Writing With Purpose

“What lasts in the reader’s mind is not the phrase but the effect the phrase created: laughter, tears, pain, joy. If the phrase is not affecting the reader, what’s it doing there? Make it do its job or cut it without mercy or remorse.”

— Isaac Asimov

Imperfection

“‘Too many of us wait to do the perfect thing; with the result we do nothing.”

— William Feather

Pushing Through

“Stopping a piece of work just because it’s hard, either emotionally or imaginatively, is a bad idea. Sometimes you have to go on when you don’t feel like it, and sometimes you’re doing good work when it feels like all you’re managing is to shovel shit from a sitting position.”

— Stephen King

Editing as Counsel

“Editing should be, especially in the case of old writers, a counseling rather than a collaborating task.
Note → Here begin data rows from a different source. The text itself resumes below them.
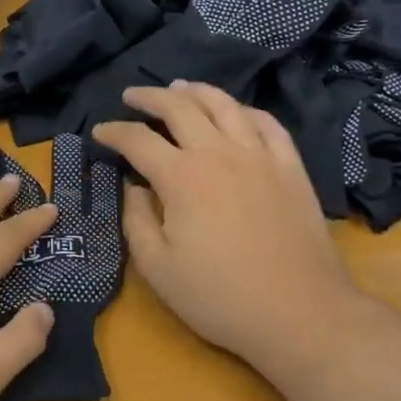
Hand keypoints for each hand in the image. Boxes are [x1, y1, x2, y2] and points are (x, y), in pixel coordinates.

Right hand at [92, 81, 366, 377]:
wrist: (300, 312)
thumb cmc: (219, 296)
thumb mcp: (158, 267)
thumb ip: (136, 220)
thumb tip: (133, 186)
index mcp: (181, 176)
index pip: (138, 139)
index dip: (113, 131)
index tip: (99, 132)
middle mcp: (218, 152)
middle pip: (179, 107)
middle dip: (150, 97)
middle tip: (132, 95)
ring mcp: (259, 155)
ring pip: (223, 104)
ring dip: (195, 91)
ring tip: (179, 87)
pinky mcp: (290, 166)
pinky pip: (266, 123)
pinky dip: (244, 110)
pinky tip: (235, 112)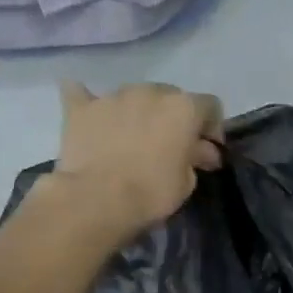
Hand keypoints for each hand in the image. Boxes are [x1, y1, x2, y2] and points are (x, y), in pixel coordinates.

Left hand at [52, 81, 224, 235]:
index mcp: (183, 108)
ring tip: (131, 138)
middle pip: (170, 97)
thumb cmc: (152, 192)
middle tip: (169, 146)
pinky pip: (82, 94)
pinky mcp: (81, 108)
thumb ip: (195, 157)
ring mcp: (113, 96)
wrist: (97, 199)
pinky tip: (89, 112)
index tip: (207, 150)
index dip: (212, 127)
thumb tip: (200, 151)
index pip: (210, 106)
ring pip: (133, 96)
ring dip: (138, 112)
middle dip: (173, 118)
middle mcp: (151, 92)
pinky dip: (88, 102)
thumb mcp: (187, 182)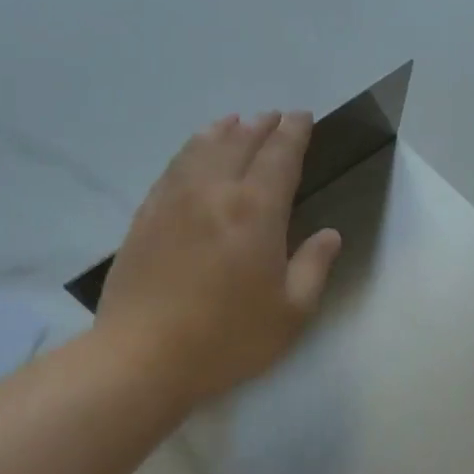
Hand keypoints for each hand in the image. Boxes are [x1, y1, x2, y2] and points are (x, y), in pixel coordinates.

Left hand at [97, 112, 340, 407]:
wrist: (144, 357)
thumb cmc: (228, 339)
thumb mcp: (291, 313)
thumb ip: (314, 267)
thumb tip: (329, 234)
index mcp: (255, 211)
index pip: (279, 156)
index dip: (294, 133)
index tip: (303, 117)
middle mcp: (213, 192)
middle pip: (240, 143)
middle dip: (262, 126)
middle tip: (276, 117)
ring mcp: (173, 200)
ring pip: (201, 148)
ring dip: (224, 131)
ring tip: (237, 122)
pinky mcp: (145, 216)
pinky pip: (173, 167)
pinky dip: (191, 149)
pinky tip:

The tendency of the writer-editor to collaborate is natural, but he should say to himself, ''How can I help this writer to say it better in his own style?'' and avoid ''How can I show him how I would write it, if it were my piece?''”

— James Thurber

Thoughtful Editing

"This morning I took out a comma, and this afternoon I put it back again."

— Oscar Wilde

It Takes Nerve

"You need a certain amount of nerve to be a writer."

— Margaret Atwood

Fidelity

"In relation to a writer, most readers believe in the Double Standard: they may be unfaithful to him as often as they like, but he must never, never be unfaithful to them."

— W. H. Auden

Perseverance

"It is impossible to discourage the real writers - they don't give a damn what you say, they're going to write."

— Sinclair Lewis

The Leaping Simile

"The beautiful part of writing is that you don't have to get it right the first time, unlike, say, a brain surgeon. You can always do it better, find the exact word, the apt phrase, the leaping simile."